**Provided text:**
FruitSubDF FruitFullDF
apple apple
cherry cherry
banana banana
peach
plum
By running the following code
df1 = pd.DataFrame(list(product(fruitDF.iloc[0:3,0], fruitDF.iloc[0:5,0])), columns=['fruit1', 'fruit2'])
the output is
Fruit1 Fruit2
0 apple banana
1 apple apple
2 apple cherry
3 apple peach
4 apple plum
5 cherry banana
6 cherry apple
7 cherry cherry
.
.
18 banana banana
19 banana peach
20 banana plum
My problem is I want to remove elements with the same two fruits regardless of which fruit is in which column as below. So I am considering (apple,cherry) and (cherry,apple) as the same but I am unsure of an efficient way instead of iterRows to weed out the unwanted data as most pandas functions I find will remove based on the order.
Fruit1 Fruit2
0 apple banana
1 apple cherry
2 apple apple
3 apple peach
4 apple plum
5 cherry banana
6 cherry cherry
.
.

**Task instructions:**
• 1. In the pandas post, reproduce the passage from "18 banana banana" up to and including "on the order.", substituting "itertuples" for "iterRows".
• 2. Answer these questions about the pandas post:
(a) What column names does the code assign to the new DataFrame?
(b) Which pair does the writer consider the same as (apple,cherry)?
(c) What method does the writer want an efficient alternative to?

**Information provided:**
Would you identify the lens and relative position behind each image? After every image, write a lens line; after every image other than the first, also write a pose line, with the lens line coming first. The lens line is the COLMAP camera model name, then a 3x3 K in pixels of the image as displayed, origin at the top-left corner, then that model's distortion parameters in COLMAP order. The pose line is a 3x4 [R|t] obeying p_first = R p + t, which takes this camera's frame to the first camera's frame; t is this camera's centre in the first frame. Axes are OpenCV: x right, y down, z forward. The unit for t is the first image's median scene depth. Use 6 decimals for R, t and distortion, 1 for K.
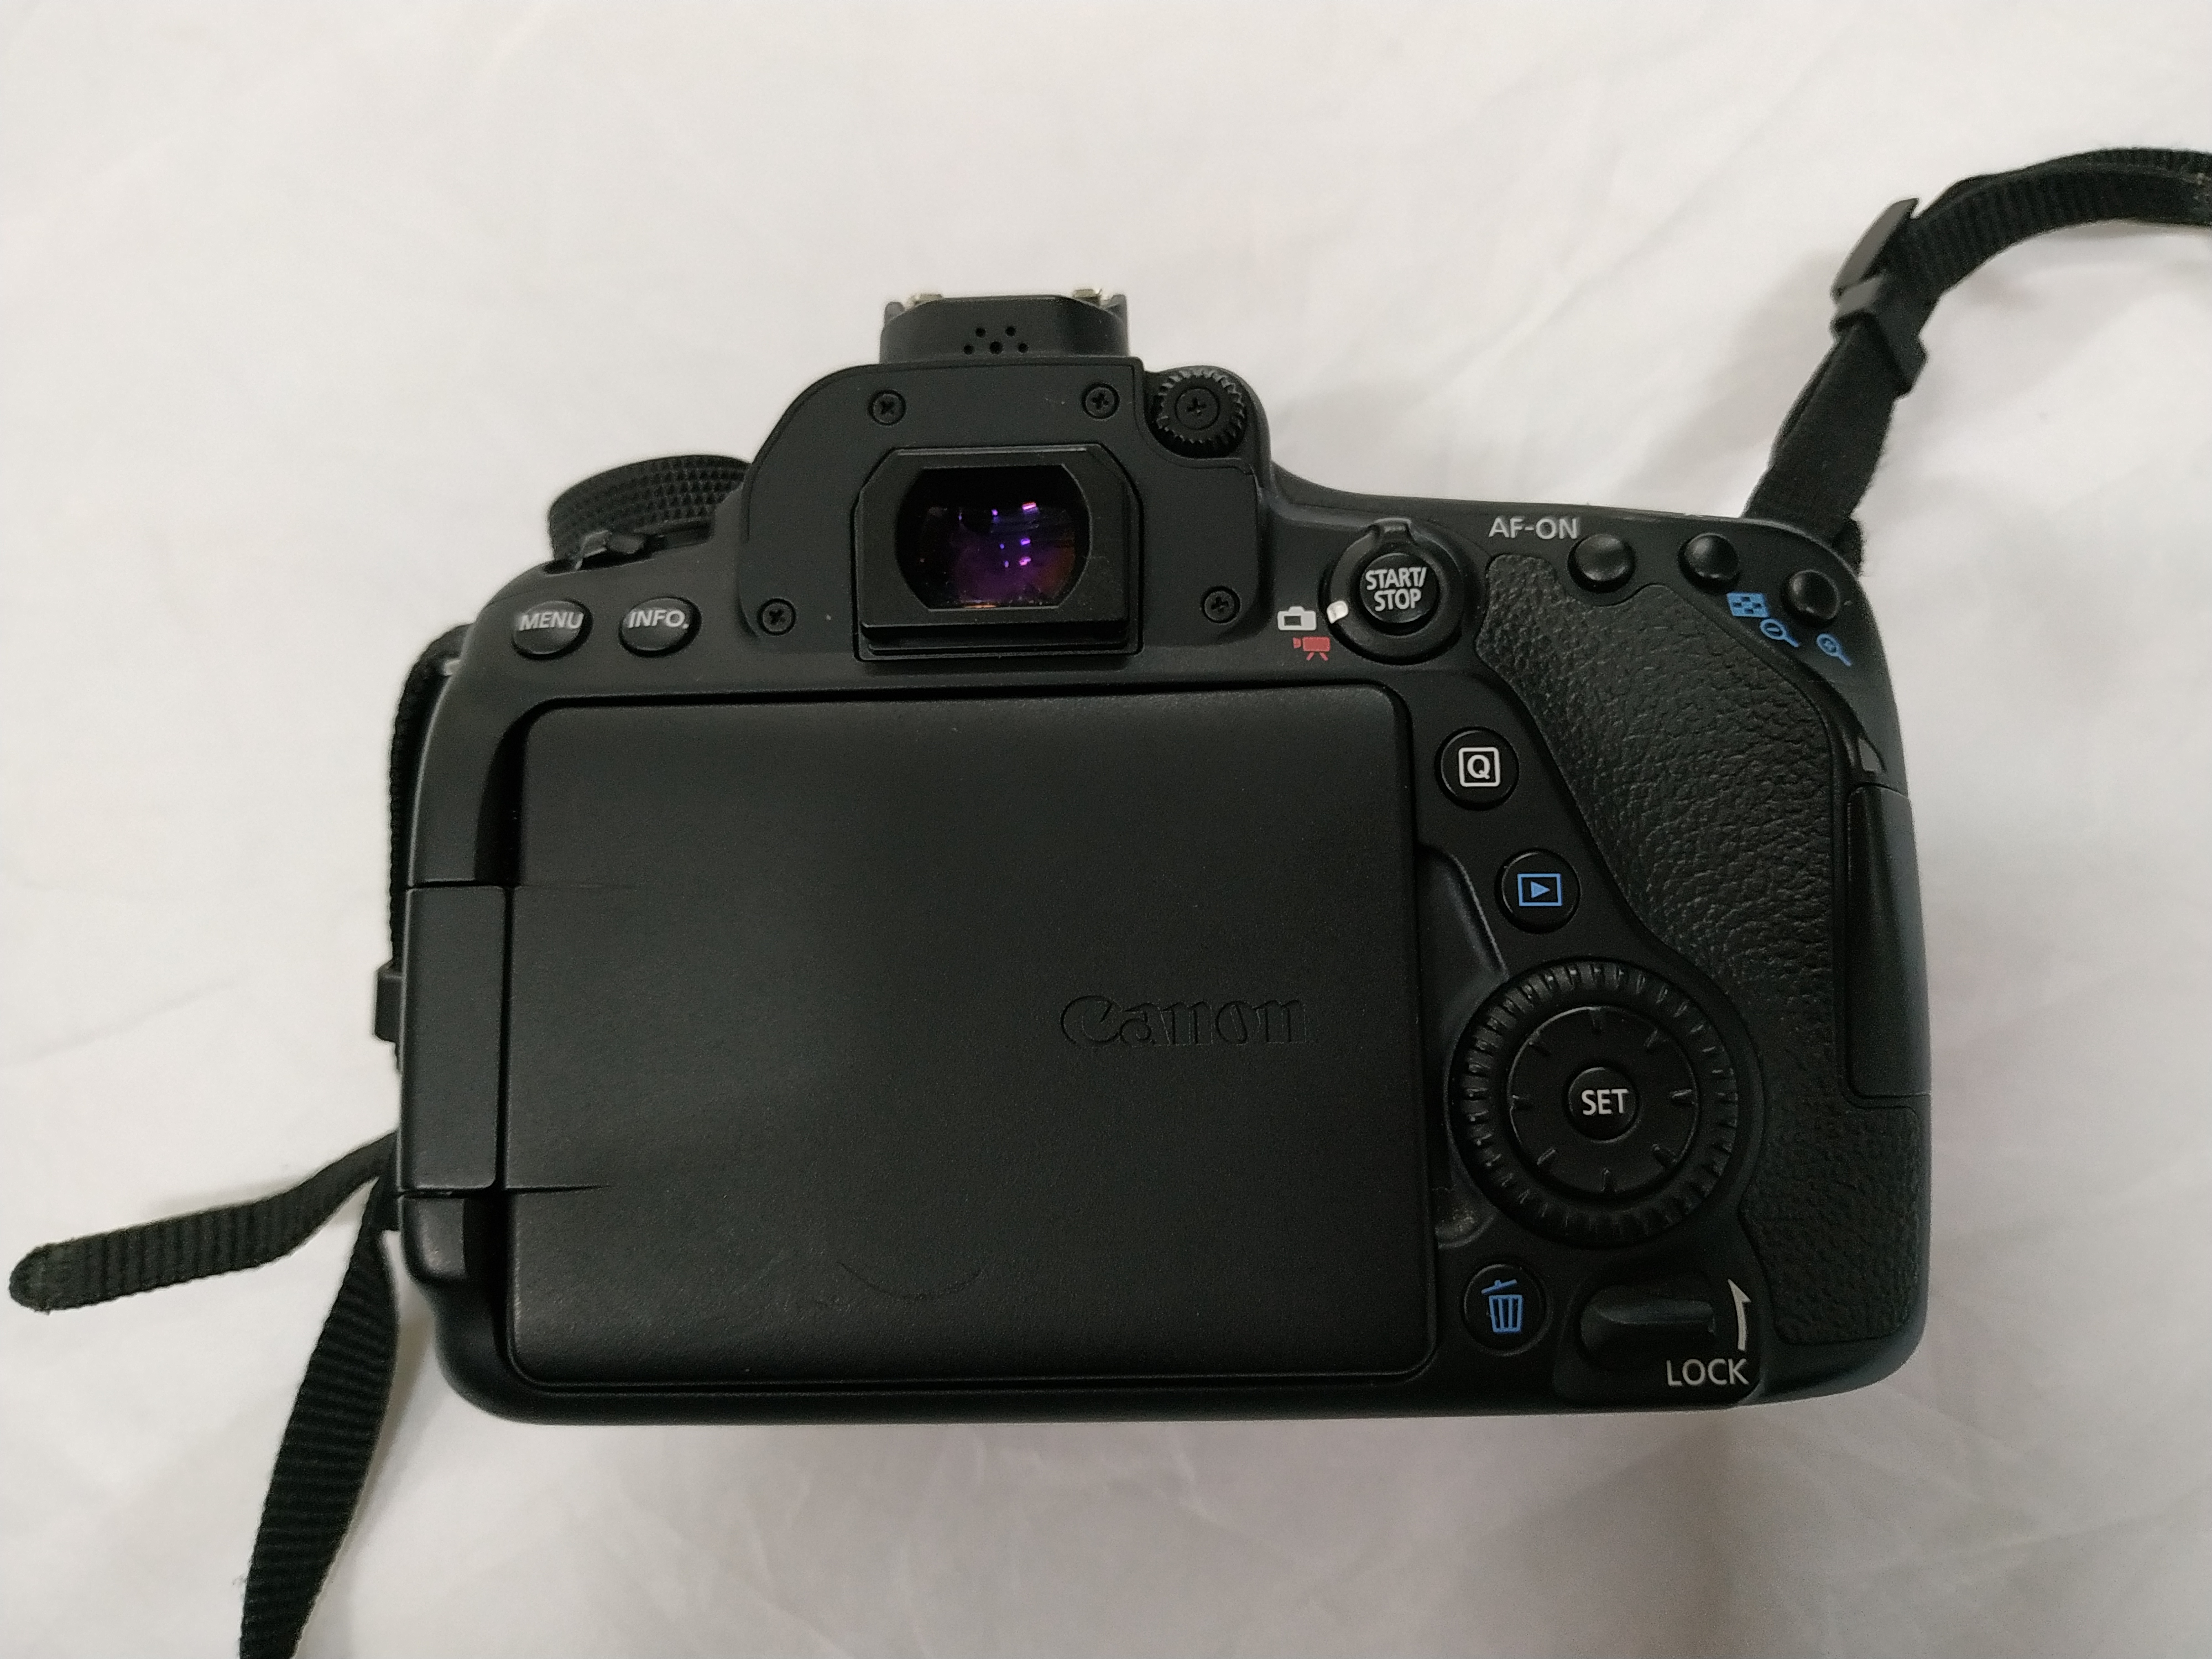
lens RADIAL K [[1491.1, 0, 1106.0], [0, 1491.1, 829.5], [0, 0, 1]] dist [0.048625, -0.195052]
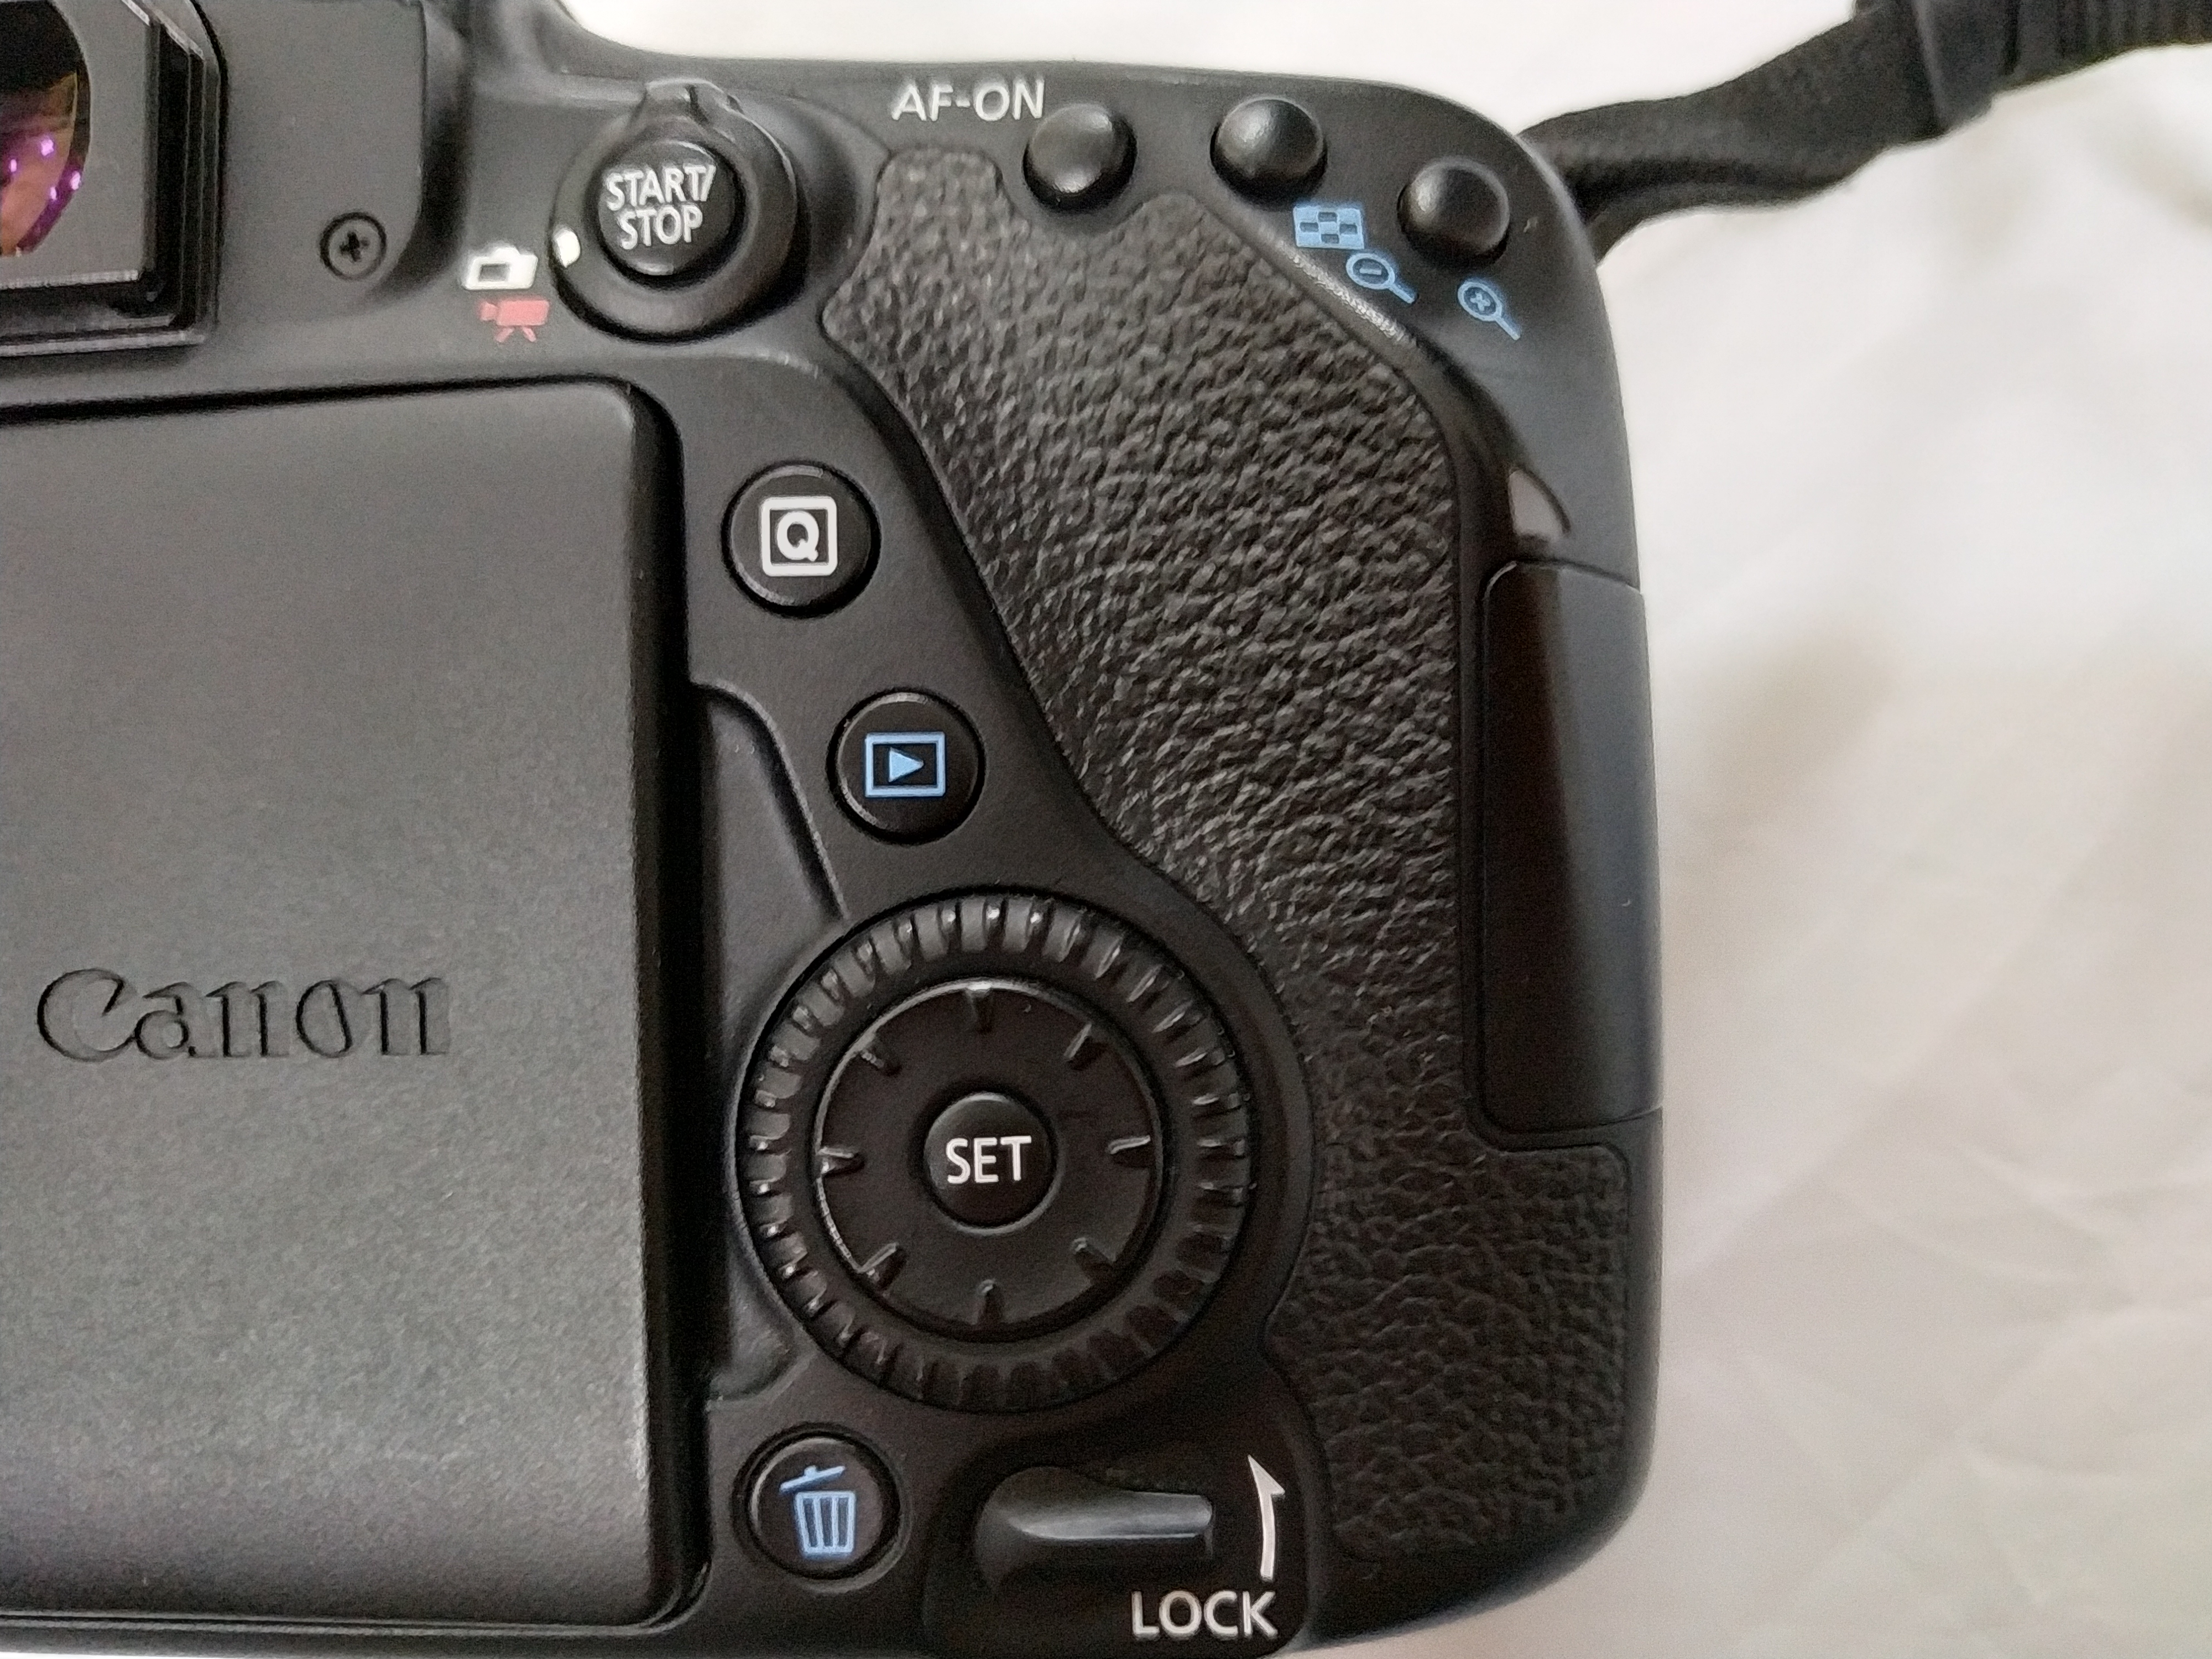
lens RADIAL K [[1491.1, 0, 1106.0], [0, 1491.1, 829.5], [0, 0, 1]] dist [0.048625, -0.195052]
pose [[0.999913, -0.010554, -0.007918, 0.359234], [0.011394, 0.993326, 0.114776, 0.002519], [0.006654, -0.114856, 0.993360, 0.451302]]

**Task results:**
• 1.
18 banana banana
19 banana peach
20 banana plum
My problem is I want to remove elements with the same two fruits regardless of which fruit is in which column as below. So I am considering (apple,cherry) and (cherry,apple) as the same but I am unsure of an efficient way instead of itertuples to weed out the unwanted data as most pandas functions I find will remove based on the order.

• 2.
(a) 'fruit1' and 'fruit2'
(b) (cherry,apple)
(c) iterRows